_YOUR OBJECTIVE_
From the records below, copy the lines that include "none".

Coordinate-based object records
□ □ □ □ □

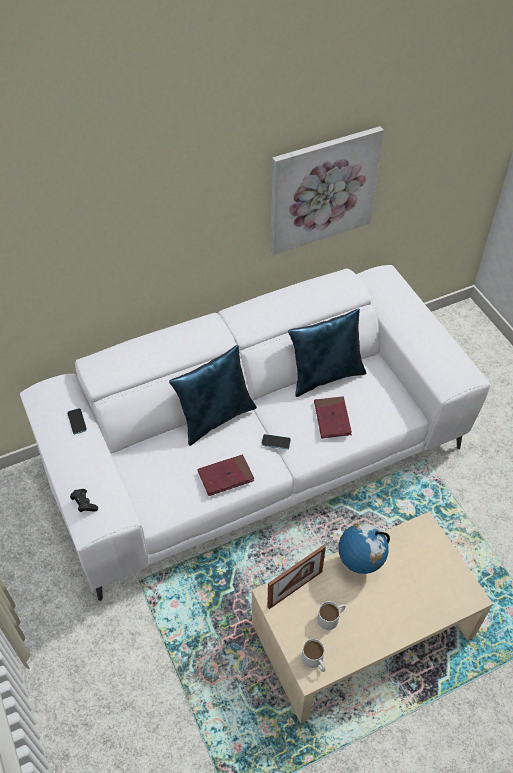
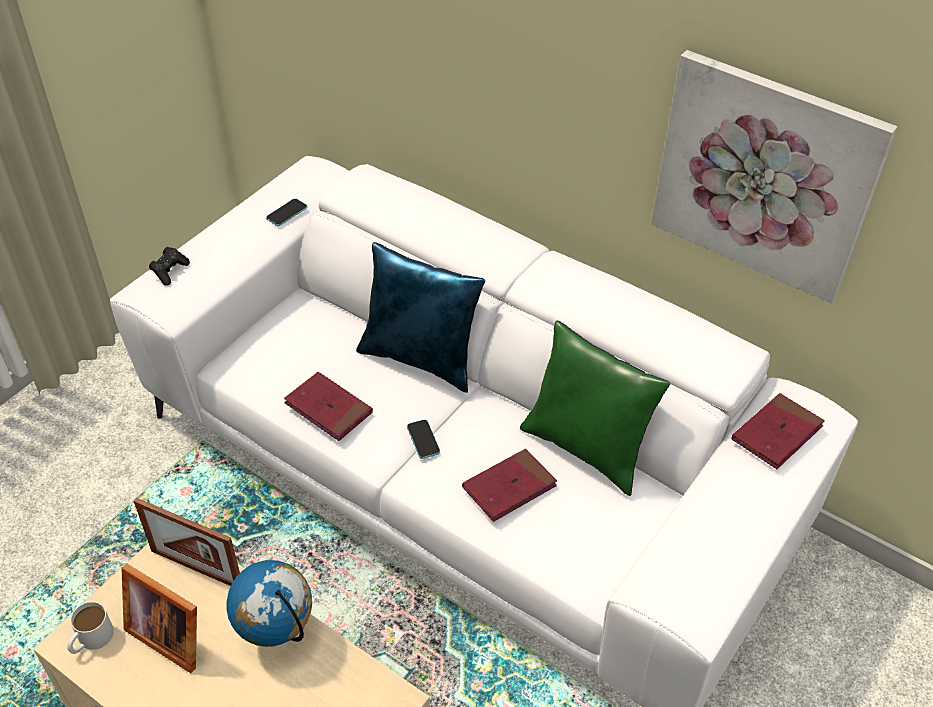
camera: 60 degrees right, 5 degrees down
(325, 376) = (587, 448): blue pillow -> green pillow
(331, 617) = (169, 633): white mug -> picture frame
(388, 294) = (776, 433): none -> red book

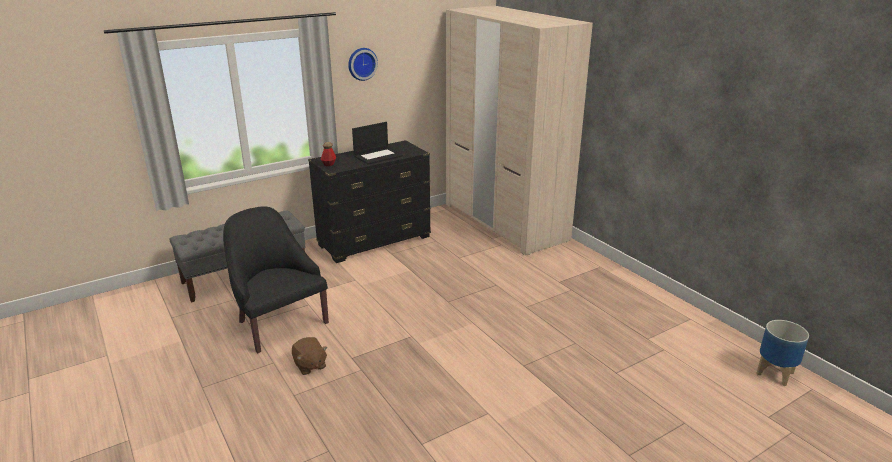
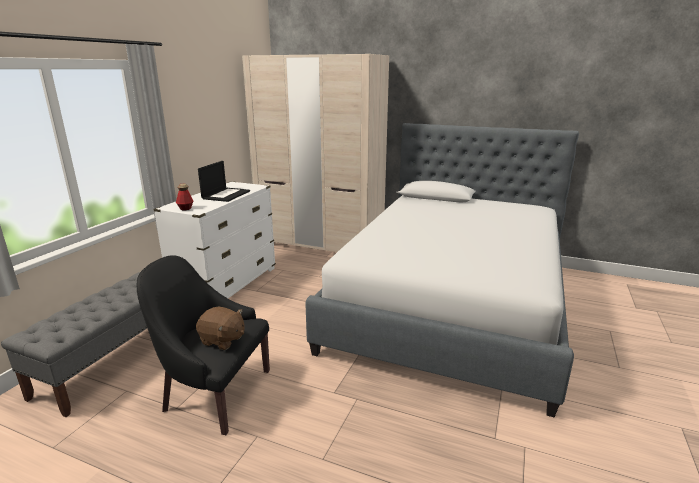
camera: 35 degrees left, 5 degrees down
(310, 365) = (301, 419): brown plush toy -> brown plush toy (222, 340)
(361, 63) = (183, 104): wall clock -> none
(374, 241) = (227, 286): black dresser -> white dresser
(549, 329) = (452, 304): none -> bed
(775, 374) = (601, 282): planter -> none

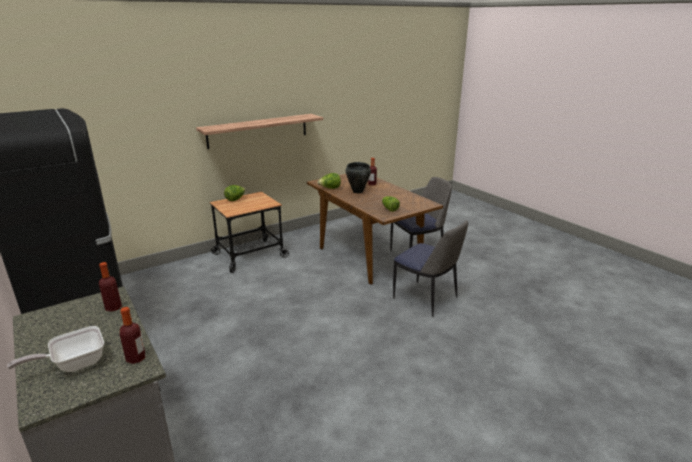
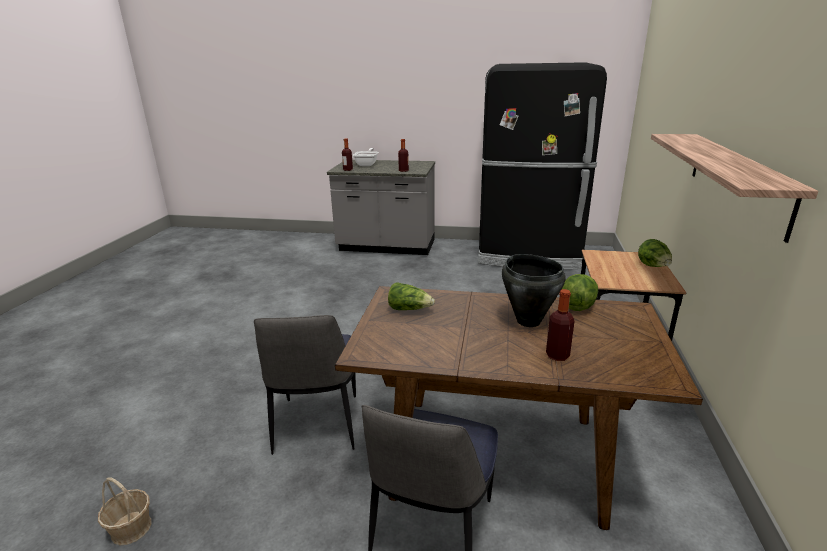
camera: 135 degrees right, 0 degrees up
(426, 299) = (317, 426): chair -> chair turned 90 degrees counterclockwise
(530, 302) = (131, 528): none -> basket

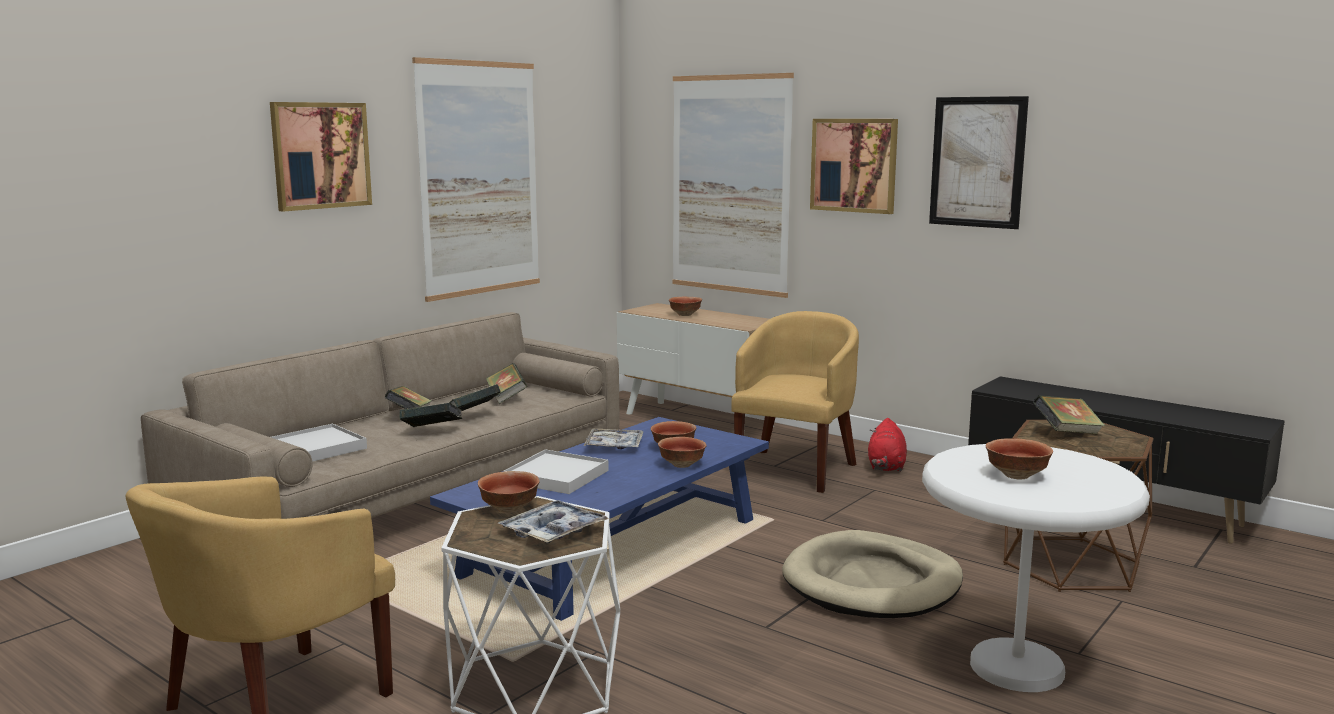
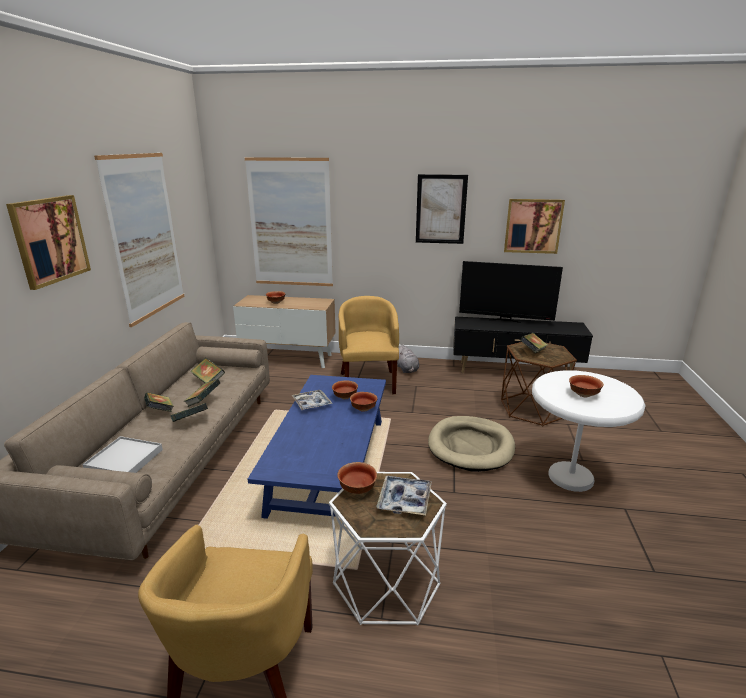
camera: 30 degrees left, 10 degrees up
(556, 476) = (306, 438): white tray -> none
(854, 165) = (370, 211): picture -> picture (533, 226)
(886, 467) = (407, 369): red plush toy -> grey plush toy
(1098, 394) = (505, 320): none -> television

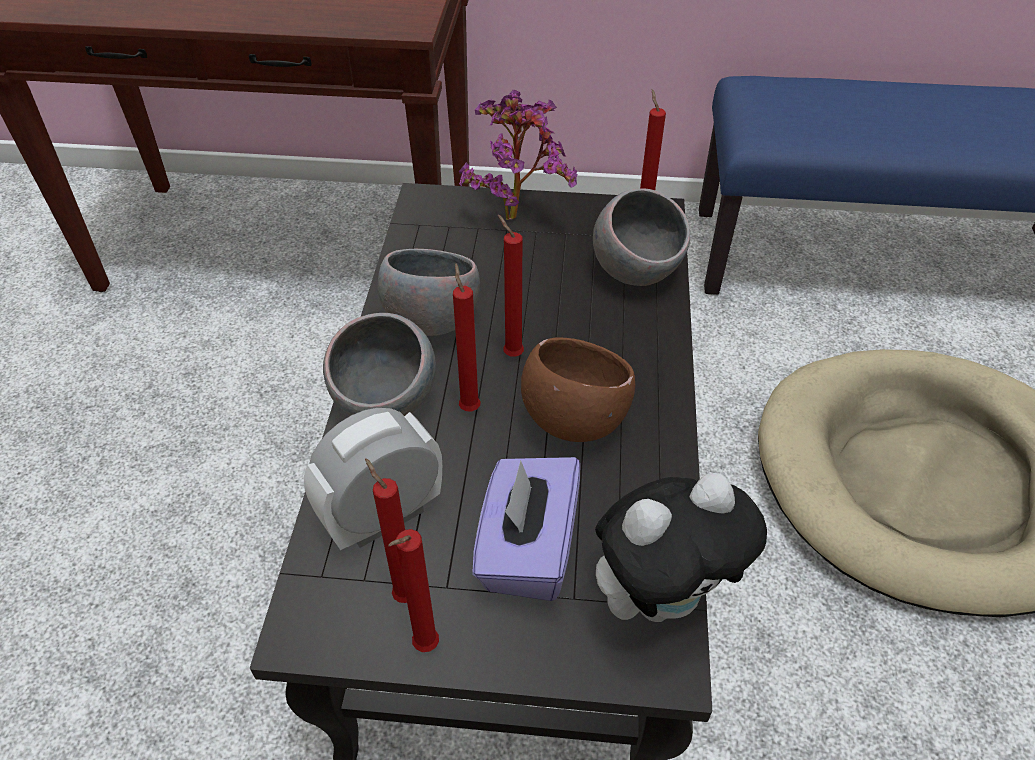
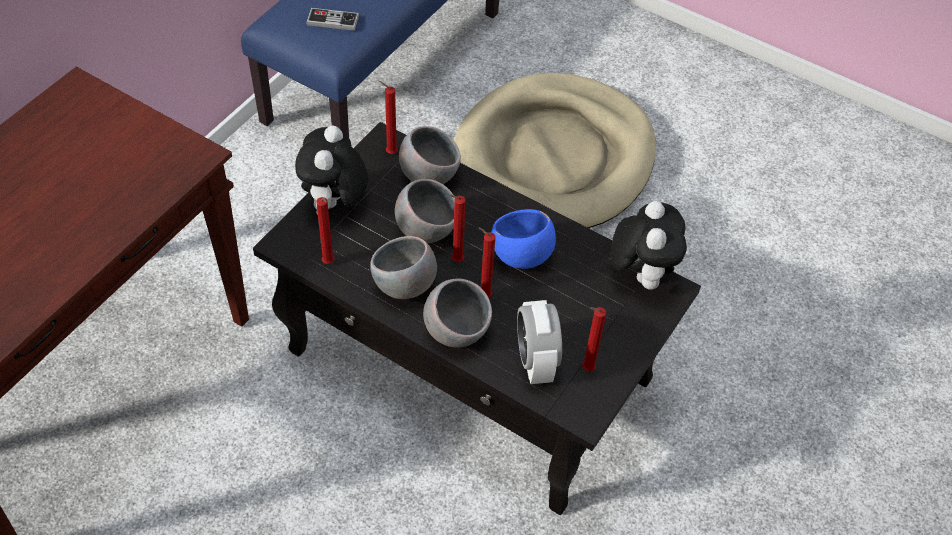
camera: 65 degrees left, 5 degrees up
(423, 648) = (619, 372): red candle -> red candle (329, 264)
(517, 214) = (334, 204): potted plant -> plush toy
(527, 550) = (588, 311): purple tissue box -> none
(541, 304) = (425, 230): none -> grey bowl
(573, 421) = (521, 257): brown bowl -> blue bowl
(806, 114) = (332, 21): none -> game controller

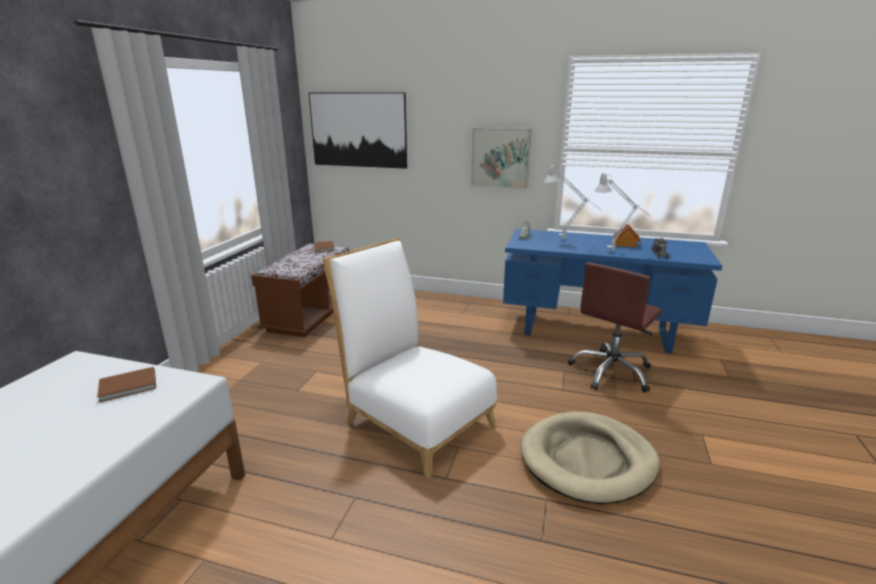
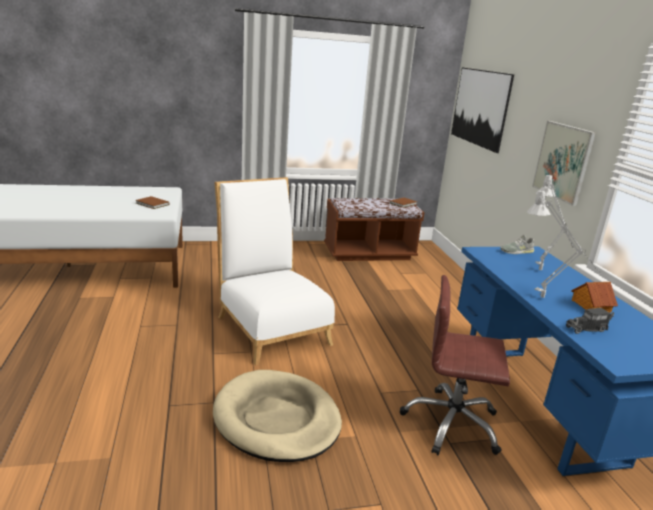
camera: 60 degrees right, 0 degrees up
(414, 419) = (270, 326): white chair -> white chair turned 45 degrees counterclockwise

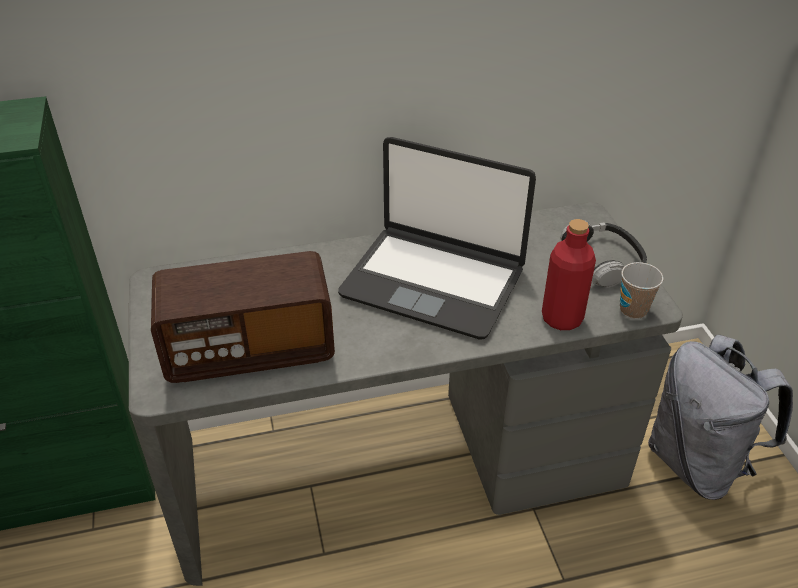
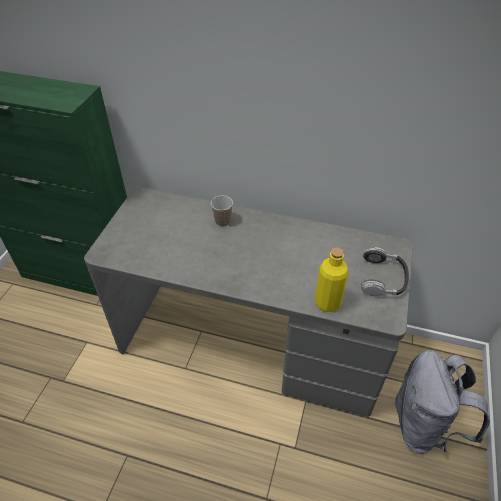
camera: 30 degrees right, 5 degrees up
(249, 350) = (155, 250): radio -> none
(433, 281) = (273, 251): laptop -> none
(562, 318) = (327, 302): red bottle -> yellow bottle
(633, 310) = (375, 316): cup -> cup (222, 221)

□ □ □ □ □

_TASK RESPONSE_
(388, 294) = (776, 433): none -> red book
(361, 63) = (183, 104): wall clock -> none
(549, 329) = (452, 304): none -> bed
(775, 374) = (601, 282): planter -> none
(530, 302) = (131, 528): none -> basket
(556, 476) = (306, 438): white tray -> none
(1098, 394) = (505, 320): none -> television
(527, 550) = (588, 311): purple tissue box -> none
(541, 304) = (425, 230): none -> grey bowl
(806, 114) = (332, 21): none -> game controller
(249, 350) = (155, 250): radio -> none
(433, 281) = (273, 251): laptop -> none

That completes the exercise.